As such, the researchers surmise that genetic instability isn't related to how close cells are to death, but how far they are from birth -- how many times they've divided.

The discovery that an age-dependent switch is somehow activated to trigger genomic instability could have major scientific consequences, Gottschling said. "This helps us to simplify. It gives us a place to focus to try and understand the causal event at the onset of cancer development."

If researchers can determine the molecular mechanics that trip the switch, they one day may be able to develop drugs or gene-replacement methods to prevent the switch from being thrown in the first place.

The researchers' findings also may lead to a better understanding of the role of stem cells in cancer development, a subject of intense scientific interest. In tracking the life span of the mother-yeast cells, which are largely analogous to stem cells in humans, they found that the mothers retained their genetic integrity as they aged - only their daughters inherited chromosomal defects.

"If you think of mother cells as stem cells, then the discovery that the offspring of aging mother-yeast cells have an increased rate of genomic instability fits with the idea that age-associated effects on stem cells could relate to the age-associated increase in cancer," said McMurray, a graduate student in the joint Fred Hutchinson/University of Washington Molecular and Cellular Biology Program. "The theories about mutation, stem cells and cancer that have been floating around for years may now have some correlates in the microbial world. This might point to a fundamental relationship between cellular aging and genomic instability and, in particular, how aging cells manifest that instability."

The fact that aging mother cells are protected from age-induced genetic instability also has evolutionary implications, McMurray said. "In yeast genetics, people historically have thought of the mother cell as being the trash bin that accumulates all the genetic bad stuff so that the daughters could be protected. But we found the opposite. The mother remains protected, which preserves her chance to produce more normal daughters."
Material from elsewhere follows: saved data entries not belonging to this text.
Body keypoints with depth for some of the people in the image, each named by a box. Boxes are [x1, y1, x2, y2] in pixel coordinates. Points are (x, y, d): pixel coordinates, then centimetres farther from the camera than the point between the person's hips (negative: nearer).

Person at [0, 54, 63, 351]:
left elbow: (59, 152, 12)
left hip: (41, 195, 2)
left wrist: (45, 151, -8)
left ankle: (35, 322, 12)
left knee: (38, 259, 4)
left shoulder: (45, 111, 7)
If this evolutionary process is biologically conserved in human stem cells, Gottschling said, "It could explain a lot of the age-induced diseases that happen in people."

So if cancer is an inherent consequence of aging, are lifestyle interventions to prevent the disease -- such as eating right, not smoking and getting enough physical activity -- merely an exercise in futility?
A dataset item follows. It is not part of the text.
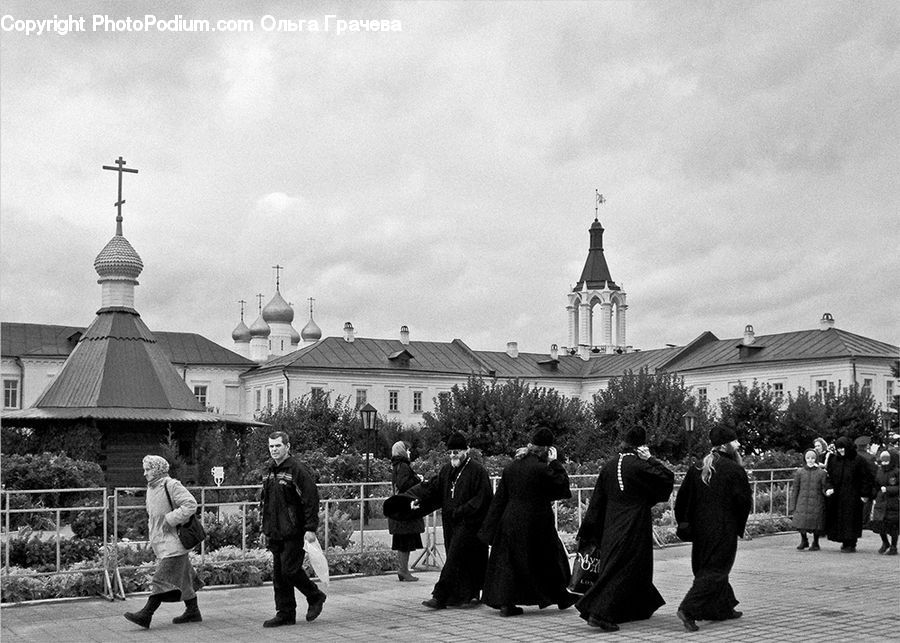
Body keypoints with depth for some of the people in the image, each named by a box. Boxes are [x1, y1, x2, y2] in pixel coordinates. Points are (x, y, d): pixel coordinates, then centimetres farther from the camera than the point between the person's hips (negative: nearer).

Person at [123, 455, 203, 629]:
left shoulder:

"People should still keep eating their broccoli," Gottschling said. "Our yeast were on a diet equivalent to steak and potatoes. We had the mother cells growing in a very rich, nutrient-dense environment. They were, in essence, pigging out the whole time. We'd like to do similar experiments in which we put the yeast on a 'lean and mean' diet to see if we could delay the switch that triggers the genetic instability," he said. "Yeast promises to be an excellent model system for testing various environmental factors, such as caloric restriction, to get at the mechanisms of cancer initiation."

Yeast also has been an indispensable scientific tool for unraveling the mysteries of how cells divide. The lowly microbe, best known for its supporting role in baking bread and brewing beer, in 2001 gained new respect when Fred Hutchinson's president and director, Lee Hartwell, Ph.D., received the Nobel Prize in physiology or medicine for using brewer's yeast to uncover the genetic mechanisms of cell division. He shared the award with British researchers Timothy Hunt and Sir Paul Nurse.

"Yeast cells have been an informative model system for human cells, revealing many conserved aspects of cell biology. If this discovery -- a genetic instability that accompanies mother-cell aging in yeast -- turns out to apply to human stem cells as well, it would revolutionize our concepts of how cancer arises and how aging occurs," Hartwell said.

Gottschling's work was funded by a four-year Senior Scholar grant from the Ellison Medical Foundation Aging Program. Established by Larry Ellison, president of Oracle software, the foundation supports basic biomedical research on understanding aging processes and age-related diseases and disabilities. McMurray's work was supported by training grants from the National Science Foundation and National Institutes of Health.